=== Collected data ===
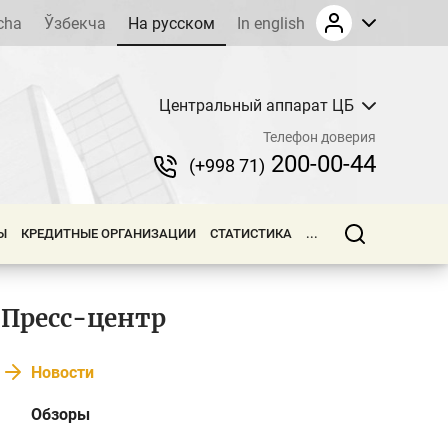
cha
Ўзбекча
На русском
In english
Центральный аппарат ЦБ
Телефон доверия
200-00-44
(+998 71)
Ы
КРЕДИТНЫЕ ОРГАНИЗАЦИИ
СТАТИСТИКА
...
Пресс-центр
Новости
Обзоры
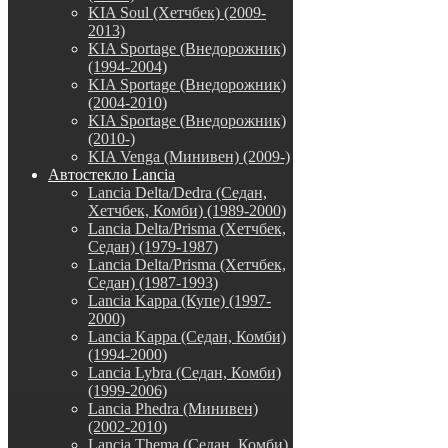
KIA Soul (Хетчбек) (2009-
2013)
KIA Sportage (Внедорожник)
(1994-2004)
KIA Sportage (Внедорожник)
(2004-2010)
KIA Sportage (Внедорожник)
(2010-)
KIA Venga (Минивен) (2009-)
Автостекло Lancia
Lancia Delta/Dedra (Седан,
Хетчбек, Комби) (1989-2000)
Lancia Delta/Prisma (Хетчбек,
Седан) (1979-1987)
Lancia Delta/Prisma (Хетчбек,
Седан) (1987-1993)
Lancia Kappa (Купе) (1997-
2000)
Lancia Kappa (Седан, Комби)
(1994-2000)
Lancia Lybra (Седан, Комби)
(1999-2006)
Lancia Phedra (Минивен)
(2002-2010)
Lancia Thema (Седан, Комби)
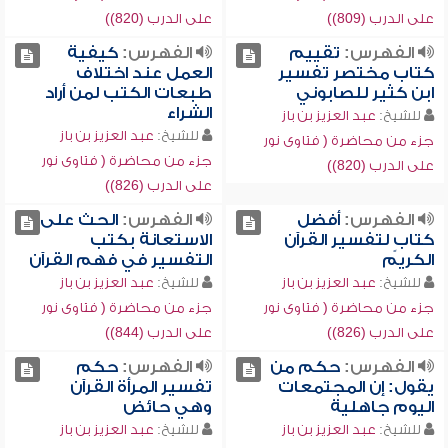
على الدرب (809))
على الدرب (820))
الفهرس:
تقييم
الفهرس:
كيفية
كتاب مختصر تفسير
العمل عند اختلاف
ابن كثير للصابوني
طبعات الكتب لمن أراد
الشراء
للشيخ:
عبد العزيز بن باز
للشيخ:
عبد العزيز بن باز
جزء من محاضرة ( فتاوى نور
جزء من محاضرة ( فتاوى نور
على الدرب (820))
على الدرب (826))
الفهرس:
أفضل
الفهرس:
الحث على
كتابٍ لتفسير القرآن
الاستعانة بكتب
الكريم
التفسير في فهم القرآن
للشيخ:
عبد العزيز بن باز
للشيخ:
عبد العزيز بن باز
جزء من محاضرة ( فتاوى نور
جزء من محاضرة ( فتاوى نور
على الدرب (826))
على الدرب (844))
الفهرس:
حكم من
الفهرس:
حكم
يقول: إن المجتمعات
تفسير المرأة القرآن
اليوم جاهلية
وهي حائض
للشيخ:
عبد العزيز بن باز
للشيخ:
عبد العزيز بن باز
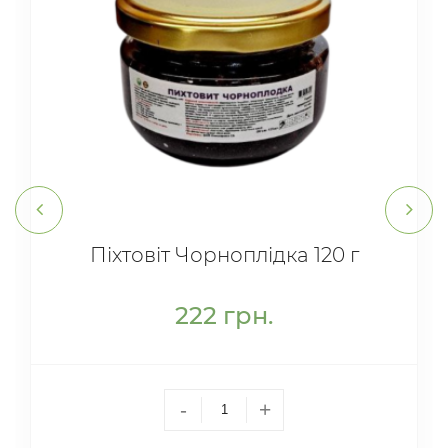
Піхтовіт Чорноплідка 120 г
222
грн.
-
+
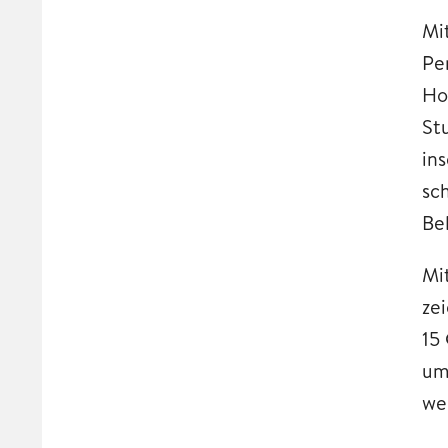
Mi
Pe
Ho
St
in
sc
Be
Mi
ze
15
um
we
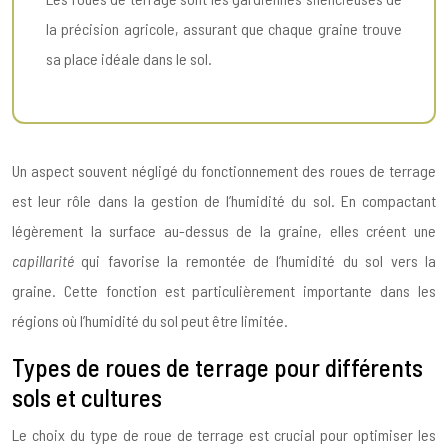
la précision agricole, assurant que chaque graine trouve
sa place idéale dans le sol.
Un aspect souvent négligé du fonctionnement des roues de terrage
est leur rôle dans la gestion de l’humidité du sol. En compactant
légèrement la surface au-dessus de la graine, elles créent une
capillarité
qui favorise la remontée de l’humidité du sol vers la
graine. Cette fonction est particulièrement importante dans les
régions où l’humidité du sol peut être limitée.
Types de roues de terrage pour différents
sols et cultures
Le choix du type de roue de terrage est crucial pour optimiser les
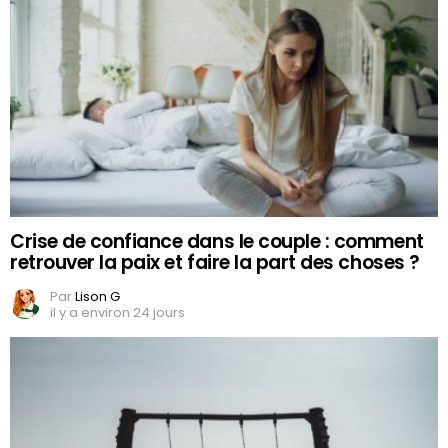
Crise de confiance dans le couple : comment
retrouver la paix et faire la part des choses ?
Par
Lison G
il y a environ 24 jours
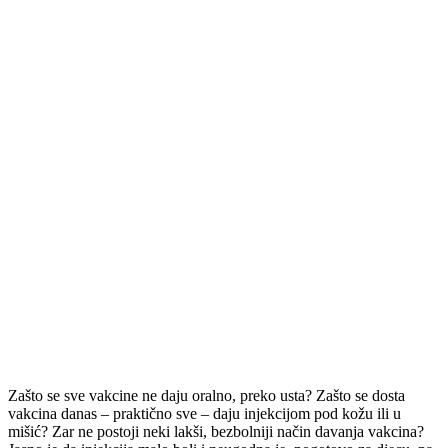
Zašto se sve vakcine ne daju oralno, preko usta? Zašto se dosta
vakcina danas – praktično sve – daju injekcijom pod kožu ili u
mišić? Zar ne postoji neki lakši, bezbolniji način davanja vakcina?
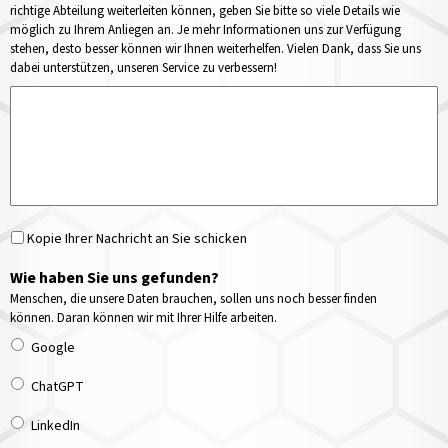
richtige Abteilung weiterleiten können, geben Sie bitte so viele Details wie
möglich zu Ihrem Anliegen an. Je mehr Informationen uns zur Verfügung
stehen, desto besser können wir Ihnen weiterhelfen. Vielen Dank, dass Sie uns
dabei unterstützen, unseren Service zu verbessern!
Kopie Ihrer Nachricht an Sie schicken
Wie haben Sie uns gefunden?
Menschen, die unsere Daten brauchen, sollen uns noch besser finden
können. Daran können wir mit Ihrer Hilfe arbeiten.
Google
ChatGPT
LinkedIn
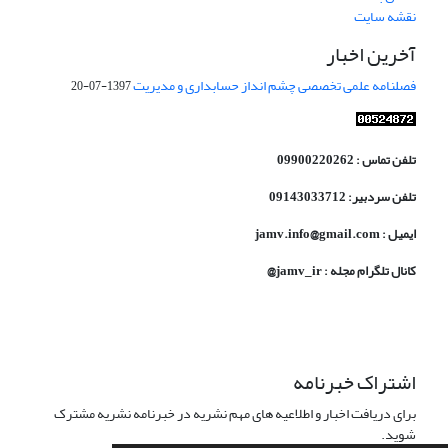
نقشه سایت
آخرین اخبار
فصلنامه علمی تخصصی چشم انداز حسابداری و مدیریت
1397-07-20
تلفن تماس : 09900220262
تلفن سردبیر: 09143033712
ایمیل : jamv.info@gmail.com
کانال تلگرام مجله : jamv_ir@
اشتراک خبرنامه
برای دریافت اخبار و اطلاعیه های مهم نشریه در خبرنامه نشریه مشترک
شوید.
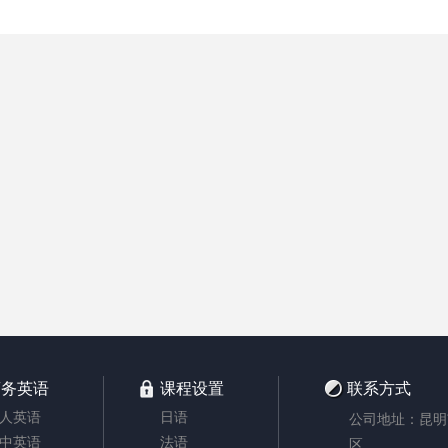
商务英语
课程设置
联系方式
人英语
日语
公司地址：昆明
中英语
法语
区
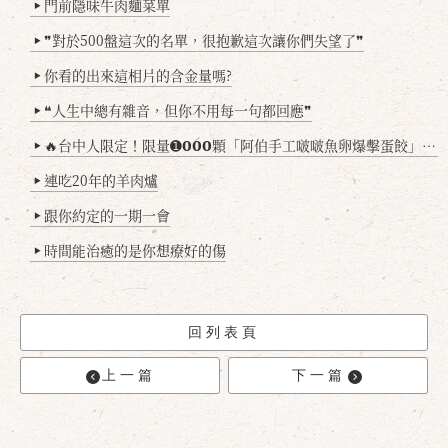
門前隱味牛肉麵菜單
▶
❞對於500盤這次的名單，很抱歉這次讓你們失望了❞
▶
你看的出來這相片的含金量嗎?
▶
❝人生中總有雜音，但你不用每一句都回應❞
▶
🔥台中人限定！限量➊𝟬𝟬𝟬顆「阿伯手工啵啵魚卵爆擊蛋餃」台北已被搶爆2萬顆，最後名額門前隱味只留給你！🥟💥
▶
連吃20年的羊肉爐
▶
跟你約定的一期一會
▶
時間能治癒的是你想療好的傷
▶
回列表頁
上一篇
下一篇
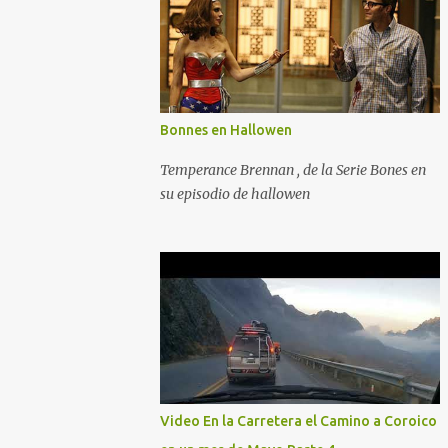
Bonnes en Hallowen
Temperance Brennan , de la Serie Bones en
su episodio de hallowen
Video En la Carretera el Camino a Coroico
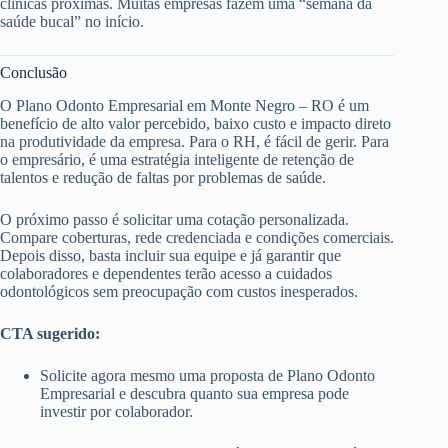
clínicas próximas. Muitas empresas fazem uma “semana da
saúde bucal” no início.
Conclusão
O Plano Odonto Empresarial em Monte Negro – RO é um
benefício de alto valor percebido, baixo custo e impacto direto
na produtividade da empresa. Para o RH, é fácil de gerir. Para
o empresário, é uma estratégia inteligente de retenção de
talentos e redução de faltas por problemas de saúde.
O próximo passo é solicitar uma cotação personalizada.
Compare coberturas, rede credenciada e condições comerciais.
Depois disso, basta incluir sua equipe e já garantir que
colaboradores e dependentes terão acesso a cuidados
odontológicos sem preocupação com custos inesperados.
CTA sugerido:
Solicite agora mesmo uma proposta de Plano Odonto
Empresarial e descubra quanto sua empresa pode
investir por colaborador.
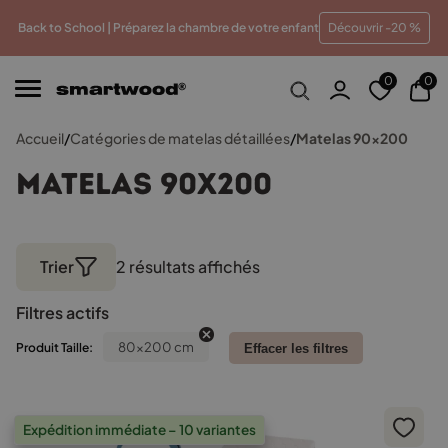
u meilleur prix
Paiements en plusieurs fois sans frais
T
Back to School | Préparez la chambre de votre enfant
Découvrir -20 %
0
0
Accueil
/
Catégories de matelas détaillées
/
Matelas 90x200
Matelas 90x200
Trier
2 résultats affichés
Trié
par
Filtres actifs
popularité
80x200 cm
Produit Taille:
Effacer les filtres
Expédition immédiate – 10 variantes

=== Exercise ===
What lines in the records above include the string "roues"? Copy each one.

=== Output for this exercise ===
Un aspect souvent négligé du fonctionnement des roues de terrage
Types de roues de terrage pour différents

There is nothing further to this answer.